**RECORDS SHOWN**
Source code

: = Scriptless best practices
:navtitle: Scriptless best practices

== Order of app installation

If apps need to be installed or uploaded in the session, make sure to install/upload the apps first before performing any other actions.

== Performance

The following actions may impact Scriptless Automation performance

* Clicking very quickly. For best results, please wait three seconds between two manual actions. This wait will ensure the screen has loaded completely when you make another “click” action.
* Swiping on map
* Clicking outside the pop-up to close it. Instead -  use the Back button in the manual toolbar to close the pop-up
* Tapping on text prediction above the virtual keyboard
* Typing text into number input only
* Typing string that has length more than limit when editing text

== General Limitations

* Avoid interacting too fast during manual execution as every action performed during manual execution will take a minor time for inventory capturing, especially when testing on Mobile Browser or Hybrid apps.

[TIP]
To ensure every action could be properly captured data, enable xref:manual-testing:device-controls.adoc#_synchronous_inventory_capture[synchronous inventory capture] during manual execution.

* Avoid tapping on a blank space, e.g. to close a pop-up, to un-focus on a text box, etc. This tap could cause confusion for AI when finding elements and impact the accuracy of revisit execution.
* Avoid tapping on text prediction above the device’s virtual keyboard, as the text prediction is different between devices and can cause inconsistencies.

**WHAT YOU HAVE TO DO**
From the records, copy every line that has the string "above" in it.

**WRITTEN RESPONSE**
* Tapping on text prediction above the virtual keyboard
* Avoid tapping on text prediction above the device’s virtual keyboard, as the text prediction is different between devices and can cause inconsistencies.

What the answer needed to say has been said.